Task instructions
A - Rewrite the paragraph beginning "But then the elision rules jumped into mind" from the forum post on lifetime elision for associated types as a short bulleted list that keeps its main facts.
B - Translate this sentence from the forum post on lifetime elision for associated types into Spanish: "But of course you wouldn’t write it like that, since it could fully elide."
C - Extend the forum post on lifetime elision for associated types beyond its final sentence, keeping the same voice and line of thought.

Text excerpt
Lifetime Elision for Associated Types (Unbaked idea)


#1

I was reading this code in one of the 2018 preview discussions (thank you again, @CryZe):

impl<'a> IntoIterator for &'a SegmentHistory {
    type Item = &'a (i32, Time);
    type IntoIter = Iter<'a, (i32, Time)>;

and thinking, hmm, removing the <'a> there doesn’t really make much of a difference.

But then the elision rules jumped into mind. Associated types are kinda like return types from traits-as-functions, so you can think of that code like fn IntoIterator<'a>(self: &'a SegmentHistory) -> (&'a (i32, Time), Iter<'a, (i32, Time)>). But of course you wouldn’t write it like that, since it could fully elide.

Data provided
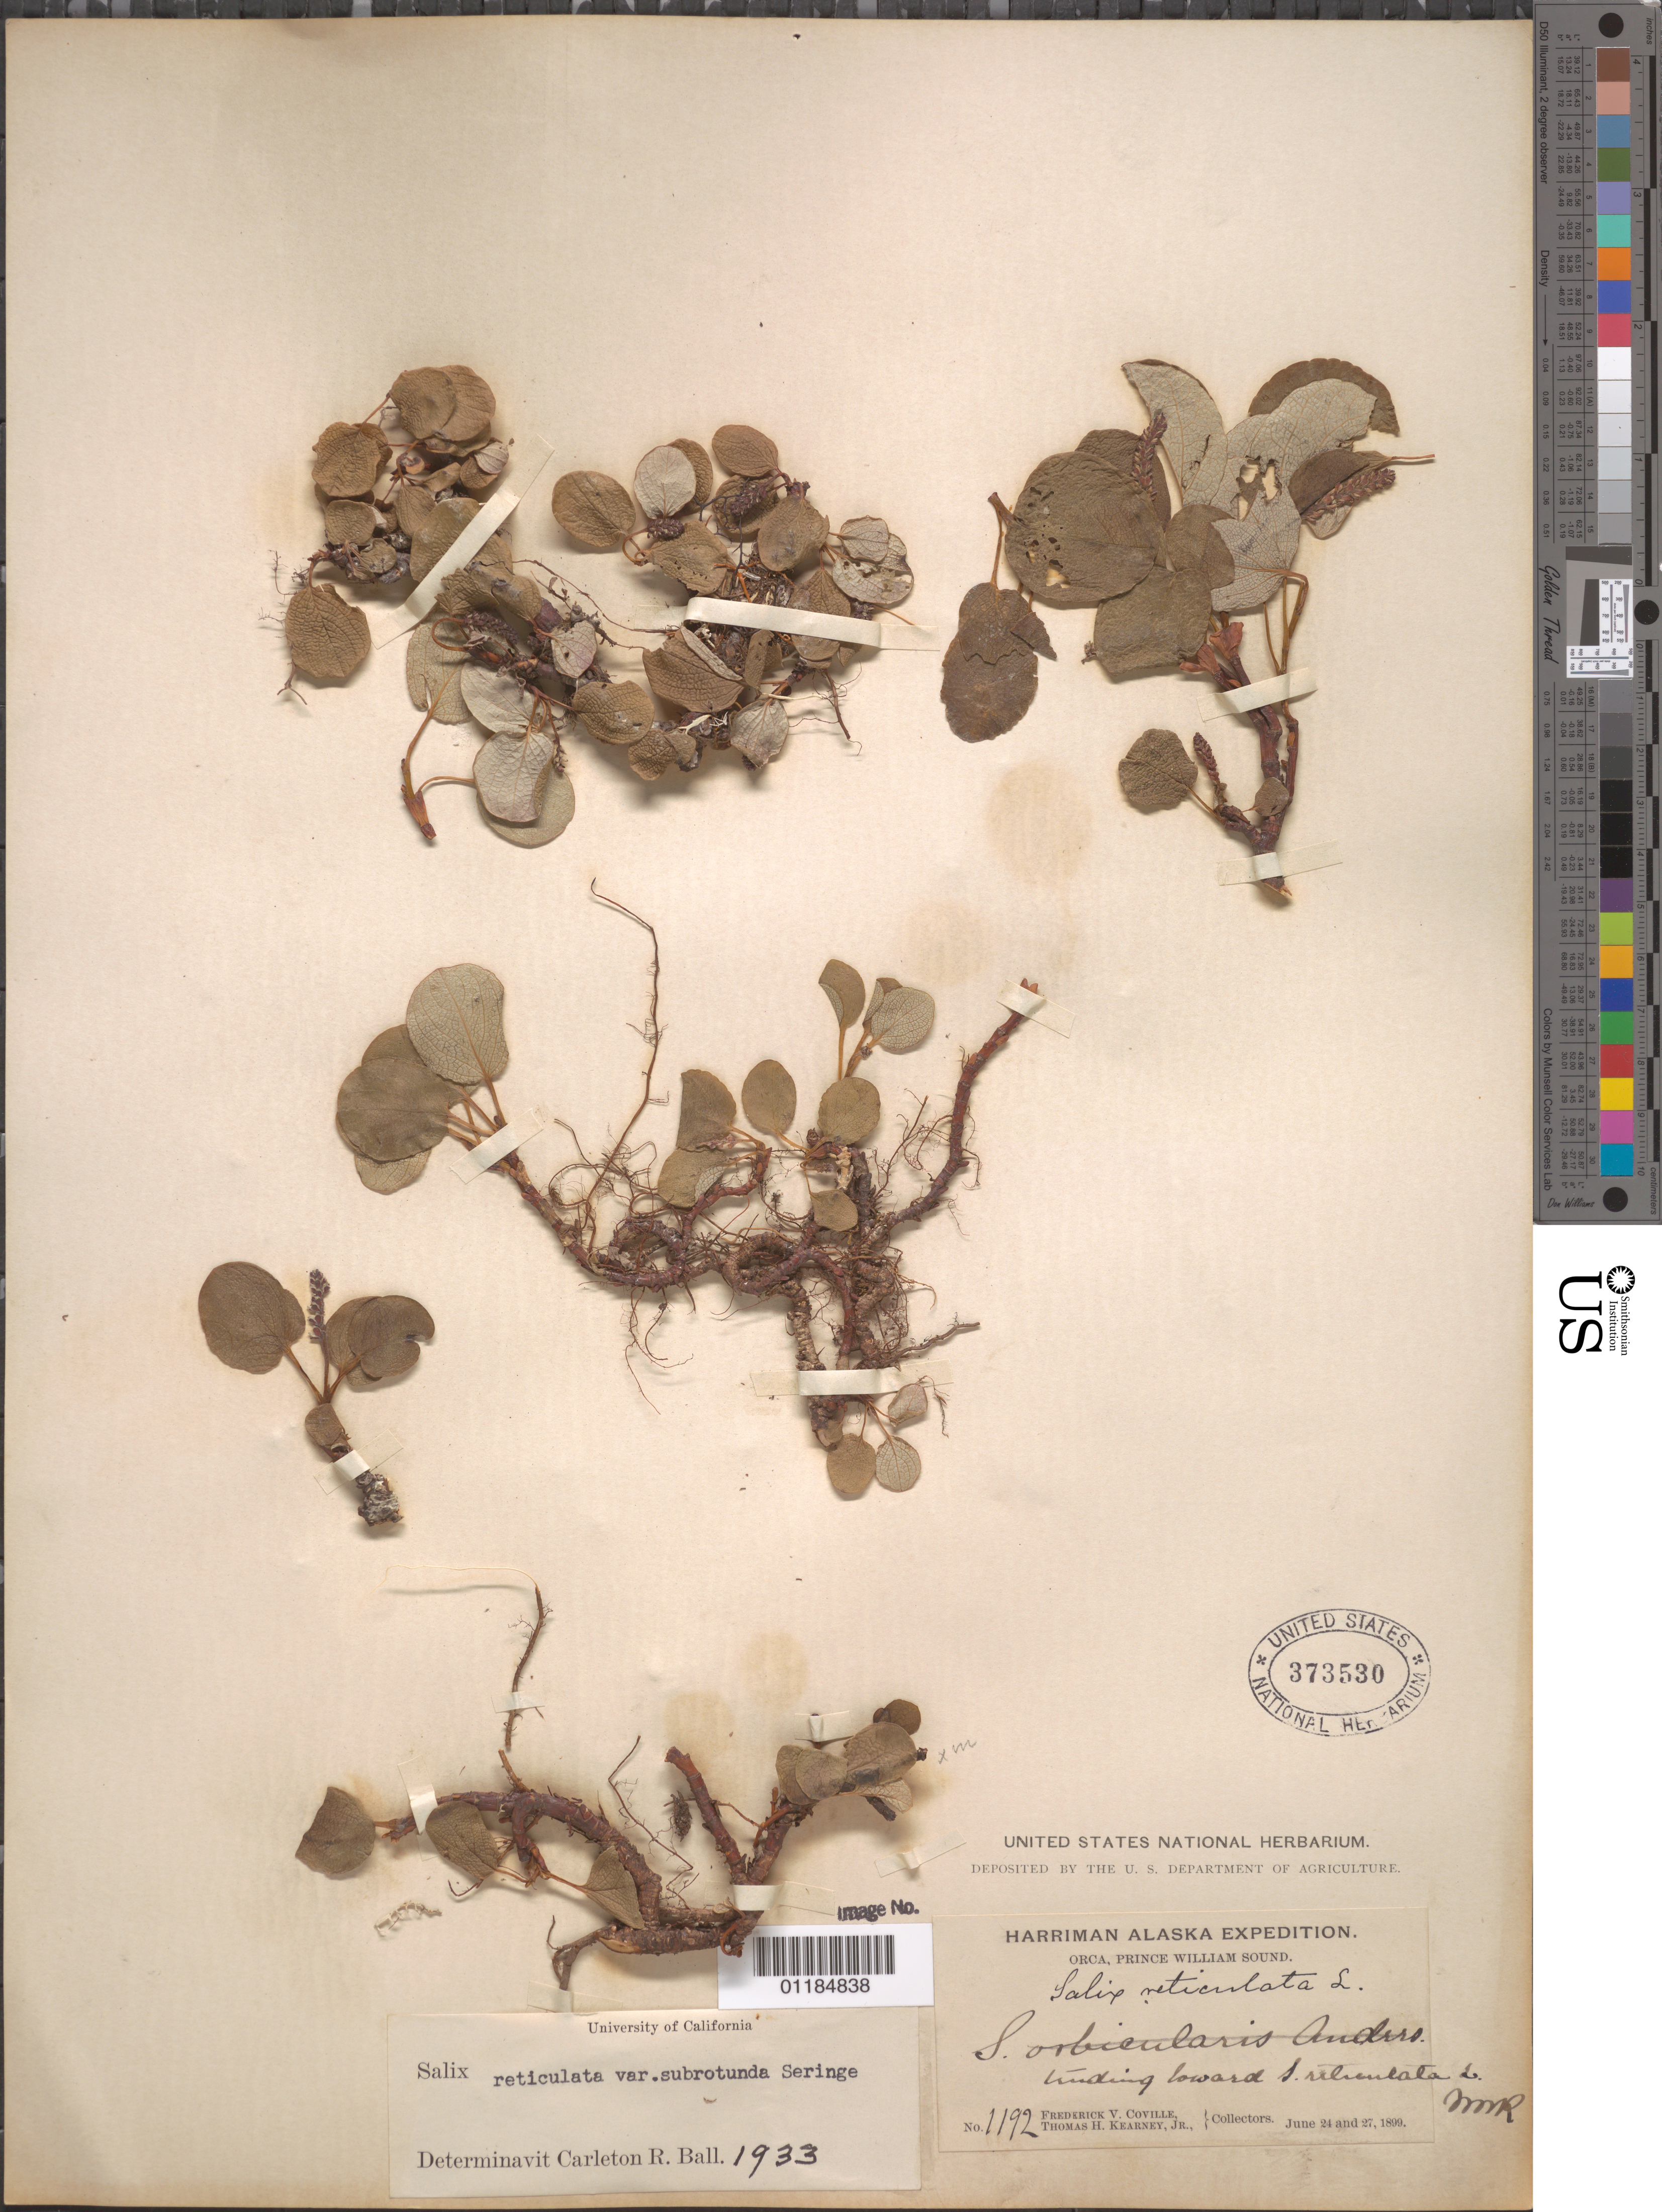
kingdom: Plantae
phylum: Tracheophyta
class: Magnoliopsida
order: Malpighiales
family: Salicaceae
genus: Salix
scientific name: Salix reticulata var. subrotunda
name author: Ser.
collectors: F. V. Coville & T. H. Kearney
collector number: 1192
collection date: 1899-06-24,1899-06-27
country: United States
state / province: Alaska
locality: Orca, Prince William Sound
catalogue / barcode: US 373530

Answers for the tasks
A -
- The writer then thought of the lifetime elision rules.
- Associated types resemble the return types of traits viewed as functions.
- On that view, the impl can be read as `fn IntoIterator<'a>(self: &'a SegmentHistory) -> (&'a (i32, Time), Iter<'a, (i32, Time)>)`.
- Nobody would write that function this way, because its lifetimes could be fully elided.

B - Pero, por supuesto, no lo escribirías así, ya que podría elidirse por completo.

C -
That would make the original example into just

impl IntoIterator for &SegmentHistory {
     type Item = &(i32, Time);
     type IntoIter = Iter<'_, (i32, Time)>;

To me, at least, that’s beautiful. Way better than just removing the <'a>, all the 'as are gone, though of course the Iter type still has its '_ as a reminder that there’s a lifetime, like it would when used as a return type. And it’s still clear what it should mean, since there’s only one input lifetime available, the same way it’s clear in the function signature case.

Any traps here that I missed? I’d probably start with just the “there’s only one lifetime in the arguments” elision rule. There might prove to be a good equivalent of the “well, take it from self if there’s a self” rule (since there’s a Self), but that can wait.

(If you’re looking at the original code, you’ll be noticing that there’s another 'a I didn’t talk about, but it doesn’t cause a problem because -> Iter<'a, (i32, Time)> can just be replaced by -> Self::IntoIter.)


#2

Interesting idea! I agree it produces beautiful code.

I would write this as:

impl IntoIterator for &'a SegmentHistory {
     type Item = &'a (i32, Time);
     type IntoIter = Iter<'a, (i32, Time)>;
}

or alternatively:

impl IntoIterator for &'_ SegmentHistory {
     type Item = &'_ (i32, Time);  // did you miss the '_ here?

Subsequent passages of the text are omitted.